La directive 2013/32, dite « procédures », qui s’applique encore au moins jusqu’au printemps 2026, indique à son article 38 qu’un pays tiers (qui n’est pas le pays d’origine du demandeur) peut être considéré comme « sûr » lorsque :
- les demandeurs n’ont à craindre ni pour leur vie ni pour leur liberté en raison de leur race, de leur religion, de leur nationalité, de leur appartenance à un groupe social particulier ou de leurs opinions politiques ;
- il n’existe aucun risque d’atteintes graves au sens de la directive 2011/95 (dite directive Qualification) ;
- le principe de non-refoulement est respecté conformément à la convention de Genève ;
- l’interdiction, prévue par le droit international, de prendre des mesures d’éloignement contraires à l’interdiction de la torture et des traitements cruels, inhumains ou dégradants, y est respectée; et
- la possibilité existe de solliciter la reconnaissance du statut de réfugié et, si ce statut est accordé, de bénéficier d’une protection conformément à la convention de Genève. »
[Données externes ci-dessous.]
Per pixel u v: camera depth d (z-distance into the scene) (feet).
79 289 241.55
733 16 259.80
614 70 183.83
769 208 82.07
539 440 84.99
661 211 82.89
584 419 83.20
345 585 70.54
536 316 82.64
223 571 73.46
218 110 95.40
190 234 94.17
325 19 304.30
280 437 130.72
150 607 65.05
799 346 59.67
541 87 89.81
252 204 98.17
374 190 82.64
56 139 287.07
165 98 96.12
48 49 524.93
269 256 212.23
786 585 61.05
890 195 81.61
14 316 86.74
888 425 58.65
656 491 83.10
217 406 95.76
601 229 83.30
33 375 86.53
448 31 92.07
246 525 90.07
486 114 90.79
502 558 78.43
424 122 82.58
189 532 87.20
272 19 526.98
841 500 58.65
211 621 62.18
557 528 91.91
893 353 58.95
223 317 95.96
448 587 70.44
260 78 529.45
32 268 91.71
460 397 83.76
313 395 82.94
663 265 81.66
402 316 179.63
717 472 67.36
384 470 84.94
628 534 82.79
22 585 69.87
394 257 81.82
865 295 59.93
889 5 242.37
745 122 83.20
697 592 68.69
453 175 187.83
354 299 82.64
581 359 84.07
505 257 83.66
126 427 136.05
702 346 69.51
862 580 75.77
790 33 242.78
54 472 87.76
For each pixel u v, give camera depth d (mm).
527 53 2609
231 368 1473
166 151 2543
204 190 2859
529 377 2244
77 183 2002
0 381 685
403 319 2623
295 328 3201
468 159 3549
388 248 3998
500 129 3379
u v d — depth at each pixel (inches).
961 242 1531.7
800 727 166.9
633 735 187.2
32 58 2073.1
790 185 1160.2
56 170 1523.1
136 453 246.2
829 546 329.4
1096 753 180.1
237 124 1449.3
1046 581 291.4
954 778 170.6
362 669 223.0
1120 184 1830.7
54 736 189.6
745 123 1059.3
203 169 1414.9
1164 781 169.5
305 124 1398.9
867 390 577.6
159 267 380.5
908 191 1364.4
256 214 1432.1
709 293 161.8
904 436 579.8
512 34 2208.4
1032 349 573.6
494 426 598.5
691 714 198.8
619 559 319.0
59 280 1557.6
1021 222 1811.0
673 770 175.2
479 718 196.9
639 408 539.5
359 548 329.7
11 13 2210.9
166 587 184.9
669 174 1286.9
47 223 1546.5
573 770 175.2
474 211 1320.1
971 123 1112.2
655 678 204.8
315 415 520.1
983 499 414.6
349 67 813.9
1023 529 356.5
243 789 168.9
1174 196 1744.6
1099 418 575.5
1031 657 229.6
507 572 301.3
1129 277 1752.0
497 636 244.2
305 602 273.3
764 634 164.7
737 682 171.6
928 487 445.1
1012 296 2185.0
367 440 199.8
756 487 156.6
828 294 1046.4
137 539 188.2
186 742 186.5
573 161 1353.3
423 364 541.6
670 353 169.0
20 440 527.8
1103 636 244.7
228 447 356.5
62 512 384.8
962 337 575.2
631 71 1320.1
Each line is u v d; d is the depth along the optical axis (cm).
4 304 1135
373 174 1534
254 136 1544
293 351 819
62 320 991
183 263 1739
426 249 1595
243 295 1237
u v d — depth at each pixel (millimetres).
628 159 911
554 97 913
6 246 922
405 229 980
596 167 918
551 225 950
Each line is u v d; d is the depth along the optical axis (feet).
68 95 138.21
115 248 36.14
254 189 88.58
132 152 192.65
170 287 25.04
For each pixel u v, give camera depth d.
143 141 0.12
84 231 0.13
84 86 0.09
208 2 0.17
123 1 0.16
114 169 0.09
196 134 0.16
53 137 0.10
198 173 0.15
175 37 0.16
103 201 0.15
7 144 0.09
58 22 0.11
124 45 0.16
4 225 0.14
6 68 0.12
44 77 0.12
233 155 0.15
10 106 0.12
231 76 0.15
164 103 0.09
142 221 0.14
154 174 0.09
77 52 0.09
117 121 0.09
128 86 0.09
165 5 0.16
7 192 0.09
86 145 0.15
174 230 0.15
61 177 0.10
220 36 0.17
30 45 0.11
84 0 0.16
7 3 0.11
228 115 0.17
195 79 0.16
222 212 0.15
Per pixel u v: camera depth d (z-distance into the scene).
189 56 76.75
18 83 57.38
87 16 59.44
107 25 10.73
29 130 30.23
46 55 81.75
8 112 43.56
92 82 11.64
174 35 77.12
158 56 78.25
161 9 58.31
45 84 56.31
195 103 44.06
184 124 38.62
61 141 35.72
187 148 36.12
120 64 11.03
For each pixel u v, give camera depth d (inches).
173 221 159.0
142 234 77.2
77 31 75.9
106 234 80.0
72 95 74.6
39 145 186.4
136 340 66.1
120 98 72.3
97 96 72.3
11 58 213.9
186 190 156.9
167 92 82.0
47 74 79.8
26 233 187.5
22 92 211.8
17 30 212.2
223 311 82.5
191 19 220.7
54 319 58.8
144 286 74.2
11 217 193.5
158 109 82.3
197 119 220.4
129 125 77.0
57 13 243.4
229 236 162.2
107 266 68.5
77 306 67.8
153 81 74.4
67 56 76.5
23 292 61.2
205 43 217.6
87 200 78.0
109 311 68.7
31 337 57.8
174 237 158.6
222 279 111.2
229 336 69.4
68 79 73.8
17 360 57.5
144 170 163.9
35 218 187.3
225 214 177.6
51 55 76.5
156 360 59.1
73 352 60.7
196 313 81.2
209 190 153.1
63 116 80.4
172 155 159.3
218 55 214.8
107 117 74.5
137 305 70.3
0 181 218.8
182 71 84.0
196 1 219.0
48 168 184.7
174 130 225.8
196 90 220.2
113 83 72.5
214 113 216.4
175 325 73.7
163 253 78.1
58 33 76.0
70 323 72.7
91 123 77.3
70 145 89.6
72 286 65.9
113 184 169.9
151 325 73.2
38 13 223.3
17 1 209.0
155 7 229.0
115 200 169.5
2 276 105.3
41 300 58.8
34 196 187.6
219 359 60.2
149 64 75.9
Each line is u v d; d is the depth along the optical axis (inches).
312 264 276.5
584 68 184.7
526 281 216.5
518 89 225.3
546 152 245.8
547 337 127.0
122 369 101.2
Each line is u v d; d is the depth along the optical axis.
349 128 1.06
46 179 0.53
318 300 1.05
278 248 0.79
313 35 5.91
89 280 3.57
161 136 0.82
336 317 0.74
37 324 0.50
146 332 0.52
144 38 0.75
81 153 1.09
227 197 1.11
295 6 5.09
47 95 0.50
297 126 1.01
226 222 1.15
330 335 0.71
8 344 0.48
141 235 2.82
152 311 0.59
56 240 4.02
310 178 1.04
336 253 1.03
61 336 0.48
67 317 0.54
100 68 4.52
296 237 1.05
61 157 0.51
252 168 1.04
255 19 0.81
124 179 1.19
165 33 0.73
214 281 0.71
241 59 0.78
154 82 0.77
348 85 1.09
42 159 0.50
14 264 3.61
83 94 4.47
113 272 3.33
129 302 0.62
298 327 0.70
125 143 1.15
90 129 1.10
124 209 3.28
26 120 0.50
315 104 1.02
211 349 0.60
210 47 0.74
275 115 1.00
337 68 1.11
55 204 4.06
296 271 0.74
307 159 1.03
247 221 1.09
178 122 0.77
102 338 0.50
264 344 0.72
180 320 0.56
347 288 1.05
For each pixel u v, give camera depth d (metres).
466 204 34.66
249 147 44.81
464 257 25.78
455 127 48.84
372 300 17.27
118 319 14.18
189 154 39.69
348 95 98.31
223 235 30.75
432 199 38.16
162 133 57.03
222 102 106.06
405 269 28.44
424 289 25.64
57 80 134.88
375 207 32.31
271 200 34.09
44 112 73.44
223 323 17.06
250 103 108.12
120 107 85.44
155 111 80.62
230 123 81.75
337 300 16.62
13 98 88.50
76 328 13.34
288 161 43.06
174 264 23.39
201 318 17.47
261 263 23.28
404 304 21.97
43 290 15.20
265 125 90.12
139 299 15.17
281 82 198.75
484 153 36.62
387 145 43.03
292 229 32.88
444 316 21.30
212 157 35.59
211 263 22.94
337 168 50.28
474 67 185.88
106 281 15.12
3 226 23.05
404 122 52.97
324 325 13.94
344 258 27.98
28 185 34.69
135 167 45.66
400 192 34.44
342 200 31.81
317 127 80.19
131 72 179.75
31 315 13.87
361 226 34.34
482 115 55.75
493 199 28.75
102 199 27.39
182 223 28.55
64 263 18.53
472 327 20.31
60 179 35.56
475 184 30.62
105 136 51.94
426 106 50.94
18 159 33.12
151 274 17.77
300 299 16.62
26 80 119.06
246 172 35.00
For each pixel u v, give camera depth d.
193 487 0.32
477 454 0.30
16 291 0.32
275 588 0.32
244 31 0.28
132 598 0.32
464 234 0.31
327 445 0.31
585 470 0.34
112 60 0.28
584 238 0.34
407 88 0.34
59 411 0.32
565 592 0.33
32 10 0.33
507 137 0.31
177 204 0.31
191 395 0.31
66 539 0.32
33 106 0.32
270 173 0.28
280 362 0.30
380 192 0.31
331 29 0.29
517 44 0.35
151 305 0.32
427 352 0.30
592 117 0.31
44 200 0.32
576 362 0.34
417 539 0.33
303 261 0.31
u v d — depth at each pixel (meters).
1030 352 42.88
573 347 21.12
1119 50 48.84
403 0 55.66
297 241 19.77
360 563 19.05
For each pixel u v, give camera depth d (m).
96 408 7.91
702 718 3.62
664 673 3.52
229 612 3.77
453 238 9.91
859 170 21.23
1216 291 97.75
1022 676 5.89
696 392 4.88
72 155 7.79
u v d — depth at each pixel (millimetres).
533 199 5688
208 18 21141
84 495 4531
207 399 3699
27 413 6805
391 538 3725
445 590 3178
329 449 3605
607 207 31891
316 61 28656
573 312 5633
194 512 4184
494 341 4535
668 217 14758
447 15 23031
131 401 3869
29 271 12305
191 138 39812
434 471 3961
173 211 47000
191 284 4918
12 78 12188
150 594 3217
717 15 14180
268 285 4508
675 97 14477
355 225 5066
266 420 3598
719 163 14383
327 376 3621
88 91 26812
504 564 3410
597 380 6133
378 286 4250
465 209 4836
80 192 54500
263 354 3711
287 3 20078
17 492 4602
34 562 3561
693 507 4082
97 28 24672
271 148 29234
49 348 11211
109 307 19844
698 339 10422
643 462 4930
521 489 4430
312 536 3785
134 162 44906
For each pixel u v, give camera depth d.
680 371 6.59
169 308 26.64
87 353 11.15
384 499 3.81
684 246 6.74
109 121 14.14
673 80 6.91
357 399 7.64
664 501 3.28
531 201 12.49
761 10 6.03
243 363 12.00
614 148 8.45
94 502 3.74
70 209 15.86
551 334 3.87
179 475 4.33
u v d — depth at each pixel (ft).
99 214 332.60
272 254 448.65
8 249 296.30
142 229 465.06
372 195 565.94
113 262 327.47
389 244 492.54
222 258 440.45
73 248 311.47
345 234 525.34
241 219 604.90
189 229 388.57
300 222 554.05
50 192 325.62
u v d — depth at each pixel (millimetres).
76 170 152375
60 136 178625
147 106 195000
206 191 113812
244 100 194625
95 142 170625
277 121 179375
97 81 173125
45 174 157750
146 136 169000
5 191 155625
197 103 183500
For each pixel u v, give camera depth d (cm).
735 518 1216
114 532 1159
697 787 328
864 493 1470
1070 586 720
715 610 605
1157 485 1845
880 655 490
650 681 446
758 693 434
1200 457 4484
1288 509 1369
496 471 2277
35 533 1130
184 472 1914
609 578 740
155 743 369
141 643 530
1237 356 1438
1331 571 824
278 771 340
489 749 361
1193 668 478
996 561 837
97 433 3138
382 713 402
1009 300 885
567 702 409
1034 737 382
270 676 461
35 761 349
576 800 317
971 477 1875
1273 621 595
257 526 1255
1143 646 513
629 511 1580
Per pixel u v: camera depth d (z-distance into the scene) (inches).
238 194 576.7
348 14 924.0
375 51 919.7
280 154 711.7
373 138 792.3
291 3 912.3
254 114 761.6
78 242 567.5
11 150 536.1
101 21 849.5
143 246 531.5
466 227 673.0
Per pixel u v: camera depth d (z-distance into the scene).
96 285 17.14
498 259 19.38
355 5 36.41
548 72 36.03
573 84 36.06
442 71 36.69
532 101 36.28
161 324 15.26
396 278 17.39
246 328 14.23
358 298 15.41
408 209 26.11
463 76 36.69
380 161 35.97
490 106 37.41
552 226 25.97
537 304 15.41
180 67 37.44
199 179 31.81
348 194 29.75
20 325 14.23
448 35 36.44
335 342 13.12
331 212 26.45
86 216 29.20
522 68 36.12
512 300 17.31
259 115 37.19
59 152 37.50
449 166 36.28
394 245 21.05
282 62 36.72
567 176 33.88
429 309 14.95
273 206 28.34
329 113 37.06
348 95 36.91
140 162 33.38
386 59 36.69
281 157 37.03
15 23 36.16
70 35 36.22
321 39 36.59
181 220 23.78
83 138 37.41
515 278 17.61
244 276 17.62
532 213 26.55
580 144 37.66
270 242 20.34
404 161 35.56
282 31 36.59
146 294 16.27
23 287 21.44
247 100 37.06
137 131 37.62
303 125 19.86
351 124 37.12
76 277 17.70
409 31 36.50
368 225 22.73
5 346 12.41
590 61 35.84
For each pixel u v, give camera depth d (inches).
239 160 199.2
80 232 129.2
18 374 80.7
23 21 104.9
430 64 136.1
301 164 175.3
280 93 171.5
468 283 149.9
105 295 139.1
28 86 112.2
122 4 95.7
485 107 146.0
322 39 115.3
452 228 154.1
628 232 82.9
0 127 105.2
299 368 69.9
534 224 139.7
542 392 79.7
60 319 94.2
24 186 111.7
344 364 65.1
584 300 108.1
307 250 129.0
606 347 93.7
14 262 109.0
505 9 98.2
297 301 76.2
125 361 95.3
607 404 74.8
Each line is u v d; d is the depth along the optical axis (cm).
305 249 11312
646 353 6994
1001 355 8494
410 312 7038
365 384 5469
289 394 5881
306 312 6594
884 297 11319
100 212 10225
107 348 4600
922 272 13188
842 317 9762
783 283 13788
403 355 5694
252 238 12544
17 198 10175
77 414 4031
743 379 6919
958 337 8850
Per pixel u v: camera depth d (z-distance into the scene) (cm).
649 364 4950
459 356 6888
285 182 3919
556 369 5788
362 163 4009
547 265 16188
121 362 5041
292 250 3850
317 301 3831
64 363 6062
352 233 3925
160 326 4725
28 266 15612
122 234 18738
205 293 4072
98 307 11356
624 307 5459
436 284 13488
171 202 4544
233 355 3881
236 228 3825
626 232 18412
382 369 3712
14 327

L’application de ce concept est subordonnée aux règles fixées par le droit national. Dans tous les cas, un examen de la situation individuelle de chaque demandeur doit avoir lieu, et ce dernier a le droit de contester la sûreté du pays en ce qui le concerne. Si le pays tiers ne permet pas l’entrée, les États ont l’obligation d’examiner les demandes au fond. Enfin, les États membres ont l’obligation d’informer régulièrement la Commission des pays tiers pour lesquels le concept est appliqué.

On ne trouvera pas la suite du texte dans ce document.